**STORED DATA:**

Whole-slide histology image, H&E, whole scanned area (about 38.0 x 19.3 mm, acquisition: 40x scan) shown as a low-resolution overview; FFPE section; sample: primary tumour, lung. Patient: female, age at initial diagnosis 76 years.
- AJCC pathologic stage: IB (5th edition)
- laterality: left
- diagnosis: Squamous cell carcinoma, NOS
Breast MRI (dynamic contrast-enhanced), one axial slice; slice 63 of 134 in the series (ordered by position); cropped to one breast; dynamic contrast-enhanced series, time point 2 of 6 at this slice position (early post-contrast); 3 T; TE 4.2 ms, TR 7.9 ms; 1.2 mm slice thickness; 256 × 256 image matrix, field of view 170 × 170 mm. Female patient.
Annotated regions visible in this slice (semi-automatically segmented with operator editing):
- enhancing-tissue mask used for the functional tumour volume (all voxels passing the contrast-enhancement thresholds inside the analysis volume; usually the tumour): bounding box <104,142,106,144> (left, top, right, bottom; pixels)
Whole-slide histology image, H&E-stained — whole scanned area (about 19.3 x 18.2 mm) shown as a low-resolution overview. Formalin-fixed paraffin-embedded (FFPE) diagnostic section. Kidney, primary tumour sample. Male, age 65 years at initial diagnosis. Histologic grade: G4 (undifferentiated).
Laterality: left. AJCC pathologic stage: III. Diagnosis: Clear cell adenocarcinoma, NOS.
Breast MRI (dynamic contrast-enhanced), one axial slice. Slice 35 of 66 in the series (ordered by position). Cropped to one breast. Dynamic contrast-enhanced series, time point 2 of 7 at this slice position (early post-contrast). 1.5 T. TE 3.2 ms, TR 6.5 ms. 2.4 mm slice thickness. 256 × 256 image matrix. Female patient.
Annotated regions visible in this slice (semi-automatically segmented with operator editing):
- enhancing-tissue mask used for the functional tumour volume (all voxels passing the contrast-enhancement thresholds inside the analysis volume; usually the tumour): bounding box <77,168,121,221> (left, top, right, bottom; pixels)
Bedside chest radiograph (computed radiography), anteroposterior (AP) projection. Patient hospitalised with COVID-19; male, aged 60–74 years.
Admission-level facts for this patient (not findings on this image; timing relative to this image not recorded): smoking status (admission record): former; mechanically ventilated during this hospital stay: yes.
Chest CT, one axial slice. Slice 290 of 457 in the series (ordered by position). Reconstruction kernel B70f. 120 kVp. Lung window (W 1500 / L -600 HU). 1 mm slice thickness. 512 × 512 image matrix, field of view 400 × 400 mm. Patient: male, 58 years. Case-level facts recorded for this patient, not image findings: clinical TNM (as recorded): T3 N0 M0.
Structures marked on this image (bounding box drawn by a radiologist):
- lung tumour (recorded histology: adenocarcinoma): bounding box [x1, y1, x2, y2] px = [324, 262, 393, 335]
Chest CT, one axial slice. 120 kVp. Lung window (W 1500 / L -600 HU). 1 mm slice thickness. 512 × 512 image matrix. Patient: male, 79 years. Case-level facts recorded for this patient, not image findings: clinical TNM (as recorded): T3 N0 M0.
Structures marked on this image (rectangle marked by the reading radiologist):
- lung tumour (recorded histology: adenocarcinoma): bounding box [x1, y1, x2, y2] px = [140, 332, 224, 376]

**WHAT IS REQUIRED:** Set out every line from the material that contains the string "stage".

**WRITTEN RESPONSE:**
- AJCC pathologic stage: IB (5th edition)
Laterality: left. AJCC pathologic stage: III. Diagnosis: Clear cell adenocarcinoma, NOS.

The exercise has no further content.